Packed with treasure in the styles of two ancient orders, the 1,500-year-old tomb of the Moche Indian "king of bling" is like no other, according to archaeologist Steve Bourget.
Discovered in Peru at the base of an eroded mud-brick pyramid, the tomb gradually yielded its contents last summer. Among the finds: 19 golden headdresses and two funerary masks, as well as skeletons of two other men and a pregnant woman.

The tomb's mysterious contents and location—far from known Moche capitals—could shed new light on this little-known culture of Peru's arid northern coast, said Bourget, of the University of Texas at Austin.

Thriving between A.D. 100 and 800, the highly agricultural Moche Indians are known in large part by their stepped pyramids, jewelry-filled tombs, and exquisite pottery and art.

The Lord of Ucupe—as locals have come to call the entombed Moche leader—was in his early thirties when he died, Bourget said. For entombment, the lord was dressed in full regalia—and then some.

His body was covered with a tunic and train of tiny gilded copper plates, and his face was covered with two funerary masks—a first, according to Bourget. A necklace of four-inch (ten-centimeter), disk-shaped silver rattles encircled his neck.

On his head was a gilded crown. Six more crowns and ten V-shaped headdresses called diadems were arrayed on top of his body. Still another diadem was folded in half and placed atop six metal war clubs to serve as a mat for his lifeless body.

The Lord of Ucupe was then wrapped in a large bundle made of reed and textile, along with artifacts suggestive of political status.

The lord was entombed atop another man.
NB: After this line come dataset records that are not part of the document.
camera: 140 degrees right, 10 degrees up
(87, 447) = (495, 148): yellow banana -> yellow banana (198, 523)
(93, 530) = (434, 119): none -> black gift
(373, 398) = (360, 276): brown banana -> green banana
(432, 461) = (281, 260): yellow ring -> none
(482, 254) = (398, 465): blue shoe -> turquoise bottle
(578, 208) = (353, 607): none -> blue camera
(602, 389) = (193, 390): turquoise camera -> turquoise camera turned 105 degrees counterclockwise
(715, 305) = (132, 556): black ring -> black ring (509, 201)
At the second man's side was yet another man, who himself was atop a pregnant woman.
"We don't know the relationships between the leader and the other males," Bourget said. And "this woman may have been a concubine or a wife. She may have died [of natural causes] while pregnant."

There were no marks on the bones indicating that the people had been sacrificed, he said, adding that textile fragments from around the bodies were radiocarbon dated to A.D. 340 to 540.



In life, ... nearly everything the lord wore—tunic, headdress, ear spools, nose mask—would have been made of gilded copper, he said.
"This guy would have shined in the sunlight"—to dazzle and distract, Bourget said. "This is the king of bling, literally."

The styles and funeral arrangements found at Huaca el Pueblo are similar to those at the famed Moche site of Sipán, some 25 miles (40 kilometers) away. But archaeologists have never before unearthed anything like the Lord of Ucupe, Bourget said.

"This find is particularly important, because it is the first time we have found an individual outside of Sipán that is the same type as some of the leaders found in Sipán," he said.

The artifacts are a jumble of both the more florid early Moche style and the stylistically simpler middle Moche designs. Bourget suspects the inclusion of both styles was a political act, perhaps designed to help legitimize the new order by linking it with the old.

Similarities between the Lord of Ucupe's tomb and Sipán sites may challenge a widely held theory that northern Moche settlements were highly independent.

"I don't think the idea that they were organized into city-states will fly anymore," Bourget said.

Jeffrey Quilter, deputy director of the Peabody Museum of Archaeology and Ethnology at Harvard University, wouldn't go quite that far.

Still, Quilter said, "Finding what appears to be a local lord who was part of a larger cultural system but may have been relatively independent—or maybe not—will … be a great contribution to understanding the past."